Wir halten das für ausgemachten Blödsinn. Herr Grass
mag sein wie er will und wer er will – ihm aus dieser
Geschichte einen Strick drehen zu wollen, diskreditiert bestenfalls
die Kläffer. Auch die, die unter dem Mäntelchen der
scheinbar so Nachdenklichen einherkommen.
Der Landbote läßt sich bei diffizilen Themata bekanntermaßen
etwas Zeit, ehe er sich zu Worte meldet. Kann er auch, denn
er ist kein tagespolitisches Blatt.
Nach einigem Hin und Her sind wir zu folgendem Schluß
gekommen:
Herr Grass wurde als 17jähriger zur Waffen-SS gezogen.
Sein Dienst währte ein Vierteljahr. Es ist nicht davon
auszugehen, daß er an wie auch immer gearteten Kriegsverbrechen
teilgenommen hat. Punkt.
Wer will einem 17jährigen das Wissen und die Courage abfordern,
einen Gestellungsbefehl des Wehrbezirkskommandos in Kriegszeiten
gar zu verweigern, zumal wenn er mit Sicherheit das Ausmaß
der Nazi-Verbrechen nicht im Mindesten überblicken konnte!
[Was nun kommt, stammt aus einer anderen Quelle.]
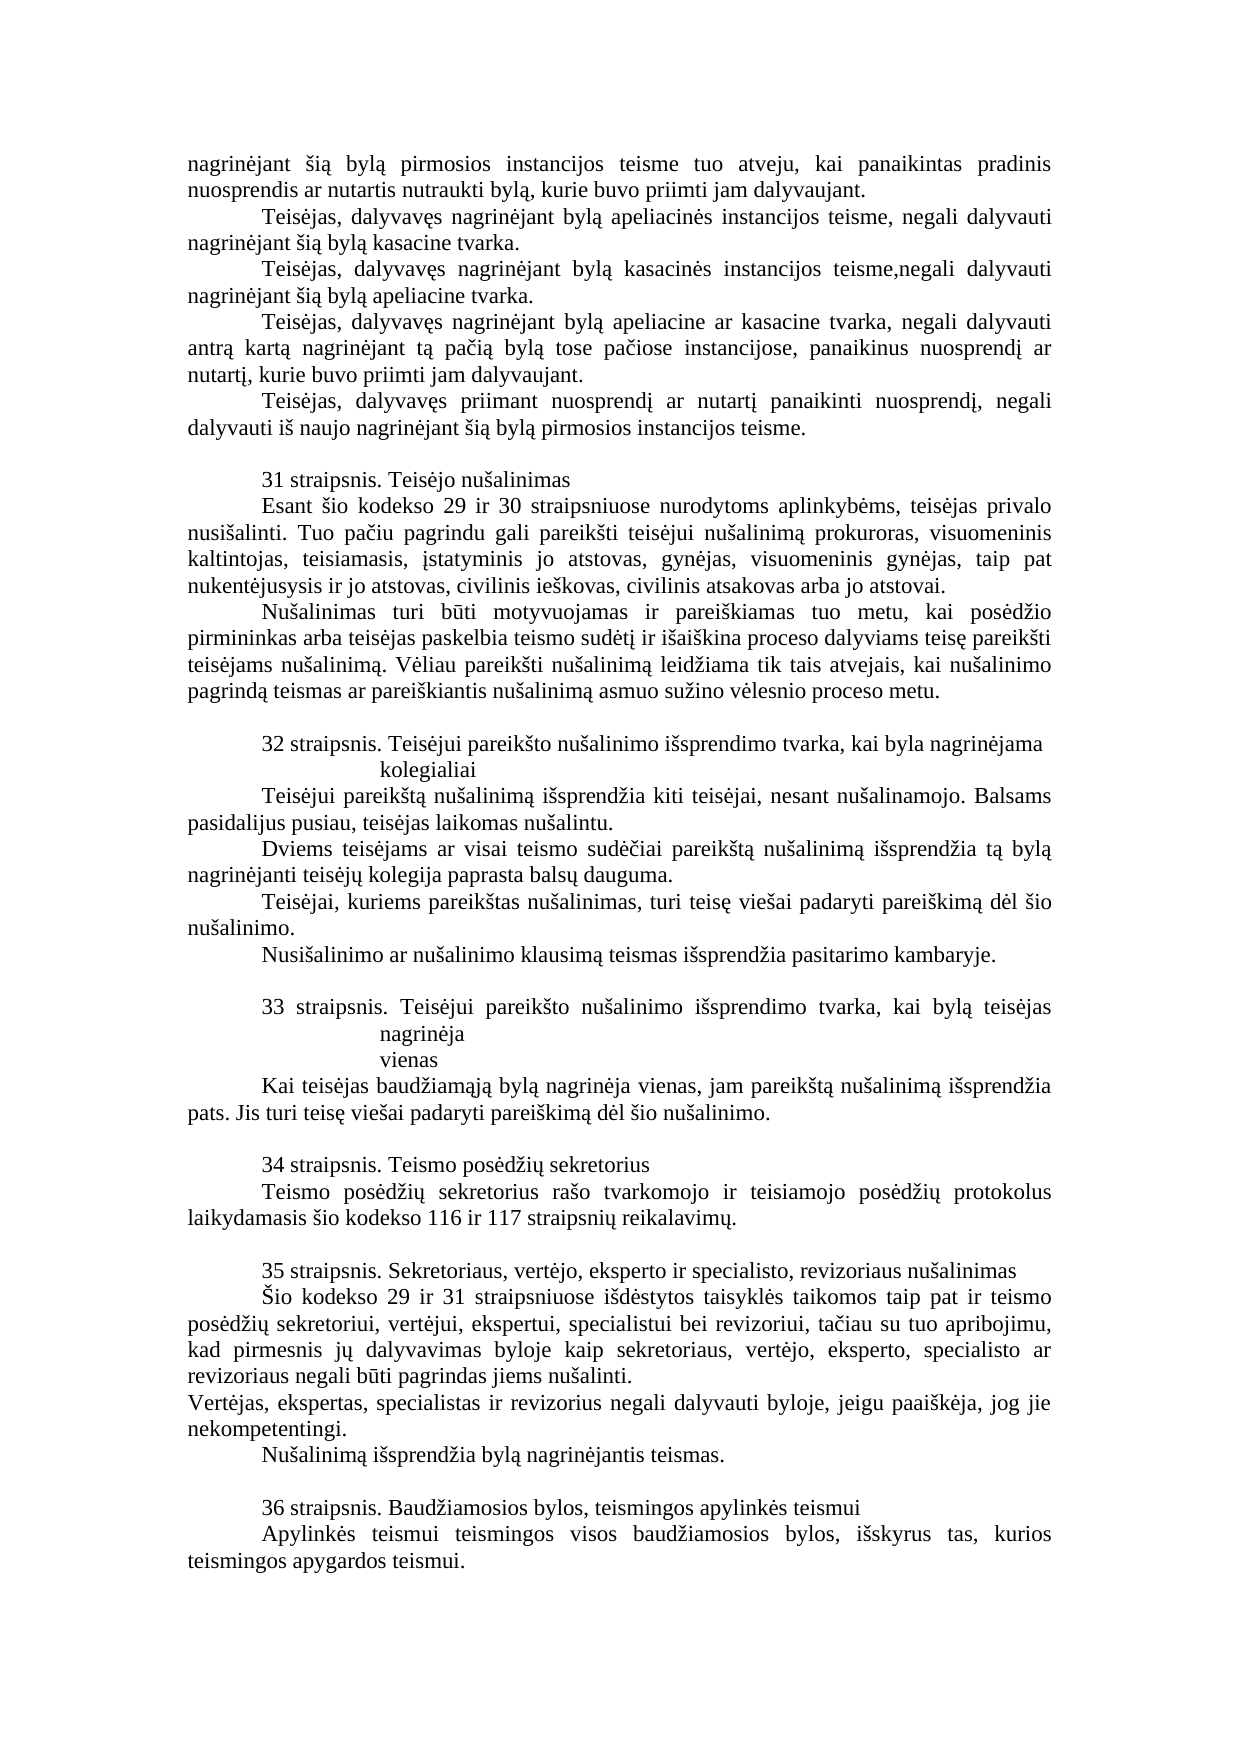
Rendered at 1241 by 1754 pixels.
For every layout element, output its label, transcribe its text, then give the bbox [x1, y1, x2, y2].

Von einem Freund des Chefredakteurs Herrn Fjøllfross,
einem ehemaligen Regionalfürsten der Deutschen Bundesbank
in Bayern, wissen wir, daß jener zur Waffen-SS kam, weil
ihm und seinen Freunden die Ableistung des Reichsarbeitsdienstes
zuwider waren und der Dienstantritt bei dieser Truppe von derlei
Verpflichtungen entband. Wir wissen von ihm, daß er ein
normaler Soldat war, der nur seinen „Pleitegeier“
auf dem Ärmel statt über der Brust trug. Wir wissen
von ihm, daß viele Kameraden seiner Einheit die Schwarze
SS und alle übrigen Fanatiker verachteten.
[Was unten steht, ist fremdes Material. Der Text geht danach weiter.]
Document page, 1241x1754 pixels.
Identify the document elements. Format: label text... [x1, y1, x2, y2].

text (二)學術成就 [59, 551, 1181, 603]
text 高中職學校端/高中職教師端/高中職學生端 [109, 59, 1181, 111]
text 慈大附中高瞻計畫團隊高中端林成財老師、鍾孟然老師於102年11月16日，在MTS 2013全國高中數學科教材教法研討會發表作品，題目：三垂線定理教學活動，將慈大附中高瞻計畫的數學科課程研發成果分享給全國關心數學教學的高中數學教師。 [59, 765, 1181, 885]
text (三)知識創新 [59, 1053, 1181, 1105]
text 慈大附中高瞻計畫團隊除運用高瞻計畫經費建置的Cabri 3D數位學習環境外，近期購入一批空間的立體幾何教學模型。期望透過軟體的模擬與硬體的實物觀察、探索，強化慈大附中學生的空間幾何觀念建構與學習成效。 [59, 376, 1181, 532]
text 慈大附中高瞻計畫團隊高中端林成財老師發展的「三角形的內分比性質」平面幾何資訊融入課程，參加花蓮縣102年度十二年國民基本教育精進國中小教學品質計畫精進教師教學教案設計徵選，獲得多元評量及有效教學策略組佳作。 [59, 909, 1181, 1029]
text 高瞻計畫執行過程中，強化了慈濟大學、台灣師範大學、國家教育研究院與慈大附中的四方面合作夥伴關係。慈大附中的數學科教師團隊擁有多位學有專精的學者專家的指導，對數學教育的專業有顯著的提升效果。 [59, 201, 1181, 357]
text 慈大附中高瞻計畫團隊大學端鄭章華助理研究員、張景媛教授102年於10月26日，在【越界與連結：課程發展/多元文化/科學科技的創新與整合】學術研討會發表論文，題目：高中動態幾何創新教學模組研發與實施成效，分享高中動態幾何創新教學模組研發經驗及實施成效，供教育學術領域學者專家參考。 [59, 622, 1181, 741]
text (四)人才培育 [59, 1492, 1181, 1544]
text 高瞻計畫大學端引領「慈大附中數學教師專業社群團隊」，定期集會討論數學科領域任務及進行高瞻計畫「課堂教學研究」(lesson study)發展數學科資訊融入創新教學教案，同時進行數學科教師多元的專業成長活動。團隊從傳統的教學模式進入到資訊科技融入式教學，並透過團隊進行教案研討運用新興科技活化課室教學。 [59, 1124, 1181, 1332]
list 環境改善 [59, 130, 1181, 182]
Es geht uns hier beileibe nicht um die Reinwaschung einer bösartigen
Kampftruppe des Nationalsozialismus! Der Landbote sollte seiner
unzweideutigen Haltung dieser Ideologie gegenüber bekannt
sein.
Es geht darum, klar zu stellen, daß Herr Grass nicht als
erwachsener und reifer Mann im vollen Bewußtsein seiner
Verantwortung zu den Schwarzen gerannt ist, um eine völkervernichtende
Doktrin umzusetzen, sondern als grüner Junge zu einer Kampfeinheit
gezogen wurde, der er ein Vierteljahr angehörte.
Bleibt die Frage, warum er so spät dazu Stellung nahm.
Nein! Bleibt sie nicht!
Er hätte überhaupt nur dazu Stellung nehmen müssen,
wenn er, wie oben beschrieben, als erwachsener Mann zu Himmlers
Schwarzem Orden gestürmt wäre, oder wenn er in seiner
Dienstzeit als Soldat des Dritten Reiches an Kriegsverbrechen
teilgehabt hätte.
Sein Schicksal war das von Tausenden, Hunderttausenden.
Daß er seine literarische Gabe genutzt hat, gerade dieser
verbrecherischen Ideologie den gnadenlosen Kampf anzusagen,
rehabilitiert ihn eher – wenn eine Rehabilitation überhaupt
zur Debatte stünde. Auf keinen Fall aber schmälert
sein wann auch immer komplettierter Lebenslauf die Integrität
seiner Person, seines Werkes oder seiner in der Vergangenheit
getroffenen Aussagen.
Selbst wenn er in jugendlicher Torheit dem deutschen Wahn der
Nazizeit aufgesessen sein sollte – „wer nie im Leben
töricht war, ein Weiser ward er nimmer!“ Von denen,
die in der Nazizeit erbitterten Widerstand leisteten und danach
– wofern sie das Grauen überlebten, die Methoden
ihrer Peiniger übernahmen und dann sublimierten, wie sich
Jutta Maron einst artikulierte, kennen wir einige. Keine schönen
Erinnerungen…
Glauben Sie uns – der Alte von der Trave ist uns da tausendmal
lieber.
Denn Günter Grass hat aus dem Erlebten Schlüsse gezogen,
die in eine Zukunft ohne Gewalt und mit eingedämmter menschlicher
Dummheit weisen, anstatt den alten Lumpereien unter neuem (oder
sogar altem) Farbanstrich weiterzufrönen. Das ist es, worauf
es ankommt. Und auf nichts sonst.
Doch seien wir versöhnlich. Das ganze Theater war eine
faule Blase aus der Saure-Gurken-Zeit und schon morgen, so trösten
wir uns mit den Worten des kongenialen Hape Kerkeling, wird
das Volk wieder „eine andere Sau durchs Dorf treiben“.
Die sind halt so. Laß sie. Man ändert sie nicht.